● **WHAT IS REQUIRED**
Each record below should be written out again exactly as given.
··· SUPPLIED RECORDS
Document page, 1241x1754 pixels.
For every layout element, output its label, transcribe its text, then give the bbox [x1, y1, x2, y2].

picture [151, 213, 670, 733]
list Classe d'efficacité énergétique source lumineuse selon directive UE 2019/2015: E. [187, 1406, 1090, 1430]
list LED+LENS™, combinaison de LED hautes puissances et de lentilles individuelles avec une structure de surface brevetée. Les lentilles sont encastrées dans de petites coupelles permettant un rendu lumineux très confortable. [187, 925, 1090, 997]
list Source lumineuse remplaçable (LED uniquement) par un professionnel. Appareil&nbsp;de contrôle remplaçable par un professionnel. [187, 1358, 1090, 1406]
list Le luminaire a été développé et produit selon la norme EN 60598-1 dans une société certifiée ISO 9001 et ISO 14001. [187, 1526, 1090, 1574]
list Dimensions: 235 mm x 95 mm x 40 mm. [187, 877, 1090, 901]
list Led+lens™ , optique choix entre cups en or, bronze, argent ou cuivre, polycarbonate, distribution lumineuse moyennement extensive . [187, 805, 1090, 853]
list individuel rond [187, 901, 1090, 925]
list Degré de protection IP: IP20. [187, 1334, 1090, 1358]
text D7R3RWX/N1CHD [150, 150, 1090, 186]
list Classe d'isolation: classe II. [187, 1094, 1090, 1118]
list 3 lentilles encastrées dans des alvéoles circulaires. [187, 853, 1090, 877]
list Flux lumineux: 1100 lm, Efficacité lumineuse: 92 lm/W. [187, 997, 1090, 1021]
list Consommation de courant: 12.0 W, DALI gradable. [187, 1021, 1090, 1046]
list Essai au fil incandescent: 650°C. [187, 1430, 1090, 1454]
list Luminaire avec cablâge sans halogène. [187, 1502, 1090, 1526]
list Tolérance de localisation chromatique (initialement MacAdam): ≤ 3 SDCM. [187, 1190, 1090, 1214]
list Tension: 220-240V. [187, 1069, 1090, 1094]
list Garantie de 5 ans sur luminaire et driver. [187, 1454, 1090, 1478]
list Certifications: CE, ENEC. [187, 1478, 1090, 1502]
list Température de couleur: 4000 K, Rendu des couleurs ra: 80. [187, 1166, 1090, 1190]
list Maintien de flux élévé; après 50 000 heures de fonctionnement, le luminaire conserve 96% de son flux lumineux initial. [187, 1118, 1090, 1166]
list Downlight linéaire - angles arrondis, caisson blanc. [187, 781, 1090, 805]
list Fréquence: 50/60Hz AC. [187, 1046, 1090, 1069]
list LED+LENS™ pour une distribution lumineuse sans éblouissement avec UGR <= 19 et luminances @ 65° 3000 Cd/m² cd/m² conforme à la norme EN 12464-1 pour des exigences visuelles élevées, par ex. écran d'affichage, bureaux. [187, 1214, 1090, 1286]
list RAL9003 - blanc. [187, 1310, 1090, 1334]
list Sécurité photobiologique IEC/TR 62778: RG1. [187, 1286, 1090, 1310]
······
● **SOLUTION BELOW**
Document page, 1241x1754 pixels.
For every layout element, output its label, transcribe its text, then give the bbox [x1, y1, x2, y2].

picture [151, 213, 670, 733]
list Classe d'efficacité énergétique source lumineuse selon directive UE 2019/2015: E. [187, 1406, 1090, 1430]
list LED+LENS™, combinaison de LED hautes puissances et de lentilles individuelles avec une structure de surface brevetée. Les lentilles sont encastrées dans de petites coupelles permettant un rendu lumineux très confortable. [187, 925, 1090, 997]
list Source lumineuse remplaçable (LED uniquement) par un professionnel. Appareil&nbsp;de contrôle remplaçable par un professionnel. [187, 1358, 1090, 1406]
list Le luminaire a été développé et produit selon la norme EN 60598-1 dans une société certifiée ISO 9001 et ISO 14001. [187, 1526, 1090, 1574]
list Dimensions: 235 mm x 95 mm x 40 mm. [187, 877, 1090, 901]
list Led+lens™ , optique choix entre cups en or, bronze, argent ou cuivre, polycarbonate, distribution lumineuse moyennement extensive . [187, 805, 1090, 853]
list individuel rond [187, 901, 1090, 925]
list Degré de protection IP: IP20. [187, 1334, 1090, 1358]
text D7R3RWX/N1CHD [150, 150, 1090, 186]
list Classe d'isolation: classe II. [187, 1094, 1090, 1118]
list 3 lentilles encastrées dans des alvéoles circulaires. [187, 853, 1090, 877]
list Flux lumineux: 1100 lm, Efficacité lumineuse: 92 lm/W. [187, 997, 1090, 1021]
list Consommation de courant: 12.0 W, DALI gradable. [187, 1021, 1090, 1046]
list Essai au fil incandescent: 650°C. [187, 1430, 1090, 1454]
list Luminaire avec cablâge sans halogène. [187, 1502, 1090, 1526]
list Tolérance de localisation chromatique (initialement MacAdam): ≤ 3 SDCM. [187, 1190, 1090, 1214]
list Tension: 220-240V. [187, 1069, 1090, 1094]
list Garantie de 5 ans sur luminaire et driver. [187, 1454, 1090, 1478]
list Certifications: CE, ENEC. [187, 1478, 1090, 1502]
list Température de couleur: 4000 K, Rendu des couleurs ra: 80. [187, 1166, 1090, 1190]
list Maintien de flux élévé; après 50 000 heures de fonctionnement, le luminaire conserve 96% de son flux lumineux initial. [187, 1118, 1090, 1166]
list Downlight linéaire - angles arrondis, caisson blanc. [187, 781, 1090, 805]
list Fréquence: 50/60Hz AC. [187, 1046, 1090, 1069]
list LED+LENS™ pour une distribution lumineuse sans éblouissement avec UGR <= 19 et luminances @ 65° 3000 Cd/m² cd/m² conforme à la norme EN 12464-1 pour des exigences visuelles élevées, par ex. écran d'affichage, bureaux. [187, 1214, 1090, 1286]
list RAL9003 - blanc. [187, 1310, 1090, 1334]
list Sécurité photobiologique IEC/TR 62778: RG1. [187, 1286, 1090, 1310]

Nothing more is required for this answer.